Pending the outcome of any appeal, the Fish and Wildlife
Service will continue to manage the wolves according to the
reintroduction plan approved in 1994, and the laws and
regulations regarding reintroduced gray wolves are unchanged.
Regulations establishing experimental populations of gray
wolves in the greater Yellowstone area and central Idaho will
remain in place pending appeal. These include:
- Any landowner and/or livestock producer who think they
have problems involving wolves should call their local
representative from the U.S. Fish and Wildlife Service or
USDA Wildlife Services (formerly Animal Damage Control).
An agent with Wildlife Services will investigate the
problem and advise the parties as to necessary actions.
- Landowners could, in an opportunistic noninjurious
manner, harass adult wolves on private land at any time.
These actions must be reported to a representative of the
Fish and Wildlife Service or USDA Wildlife Services
within 7 days.
- Public land grazing permittees could, in an
opportunistic, noninjurious manner, harass adult wolves
near their livestock at any time.
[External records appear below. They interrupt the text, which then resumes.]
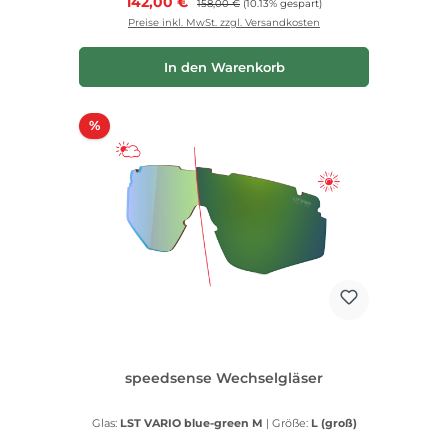
Verkaufspreis:
142,00 €
158,00 €
(10.13% gespart)
Preise inkl. MwSt. zzgl. Versandkosten
In den Warenkorb
Rabatt
%
speedsense Wechselgläser
Glas:
LST VARIO blue-green M
|
Größe:
L (groß)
These actions must be
reported to a representative of the Fish and Wildlife
Service or USDA Wildlife Services within 7 days.
- After 6 or more breeding pairs of wolves are established
in a recovery area and after designated authorities have
confirmed livestock losses have been caused by wolves and
have been unable to stop further losses, individuals
holding grazing permits on public lands can get a permit
to take wolves in the act of killing or wounding
livestock (cattle, sheep, horses, and mules).
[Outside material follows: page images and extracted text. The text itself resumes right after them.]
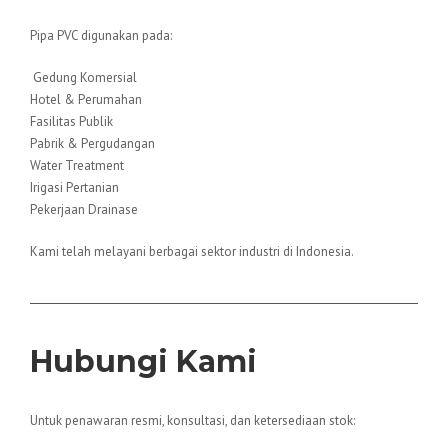
Pipa PVC digunakan pada:
️ Gedung Komersial
Hotel & Perumahan
Fasilitas Publik
Pabrik & Pergudangan
Water Treatment
Irigasi Pertanian
Pekerjaan Drainase
Kami telah melayani berbagai sektor industri di Indonesia.
Hubungi Kami
Untuk penawaran resmi, konsultasi, dan ketersediaan stok:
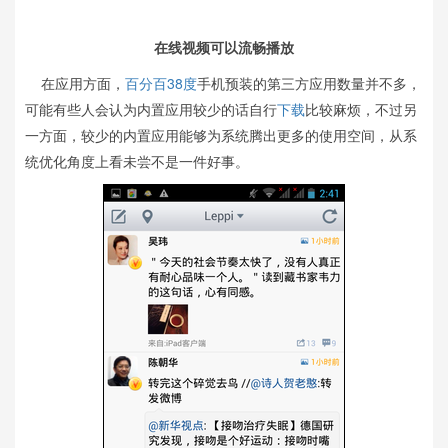
在线视频可以流畅播放
在应用方面，
百分百38度
手机预装的第三方应用数量并不多，
可能有些人会认为内置应用较少的话自行
下载
比较麻烦，不过另
一方面，较少的内置应用能够为系统腾出更多的使用空间，从系
统优化角度上看未尝不是一件好事。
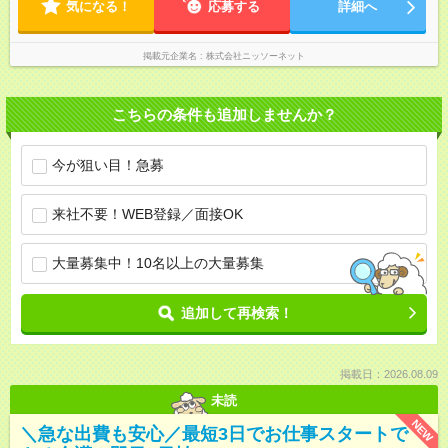
気になる！
応募する
詳細へ
掲載元企業名
株式会社ニッソーネット
こちらの条件も追加しませんか？
今が狙い目！急募
来社不要！WEB登録／面接OK
大量募集中！10名以上の大量募集
追加して再検索！
掲載日：2026.08.09
未読
NEW
＼急な出費も安心／最短3日でお仕事スタートで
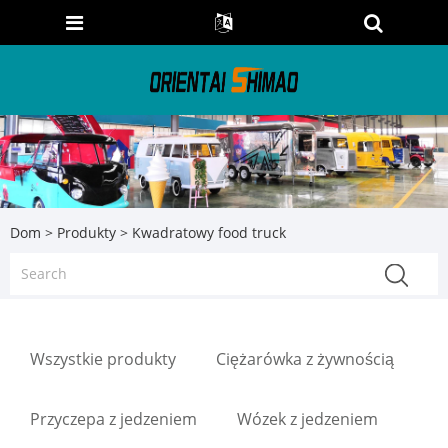
Dom
>
Produkty
> Kwadratowy food truck
Wszystkie produkty
Ciężarówka z żywnością
Przyczepa z jedzeniem
Wózek z jedzeniem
- There are no land use restrictions on private land and
after 6 or more breeding pairs become established in a
recovery area, there would no longer be land use
restrictions on public lands even near active den sites,
except in national parks and national wildlife refuges.
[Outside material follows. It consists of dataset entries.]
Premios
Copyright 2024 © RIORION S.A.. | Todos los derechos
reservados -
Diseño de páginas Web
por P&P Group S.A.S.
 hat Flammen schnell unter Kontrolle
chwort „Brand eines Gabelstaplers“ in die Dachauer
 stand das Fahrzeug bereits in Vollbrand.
- Wolves that attack other domestic animals and pets on
private land two times in a calendar year would be moved.
- Compensation for livestock confirmed to have been killed
by wolves would be paid from an already established
- Wolves in the act of wounding or killing
livestock on private land could be killed by livestock
owners-managers (maximum 24 hour reporting and evidence
of livestock freshly wounded by wolves must be evident).
- Wolves that are impacting negatively on big game
populations can be moved by resource agencies.
Wolves were reintroduced to Yellowstone National Park and
central Idaho beginning in March 1995 as part of an effort to
restore their populations. The reintroduced wolves are designated
a "non-essential, experimental" population to allow for
more flexibility in managing them than would be available if they
were designated an "endangered" species.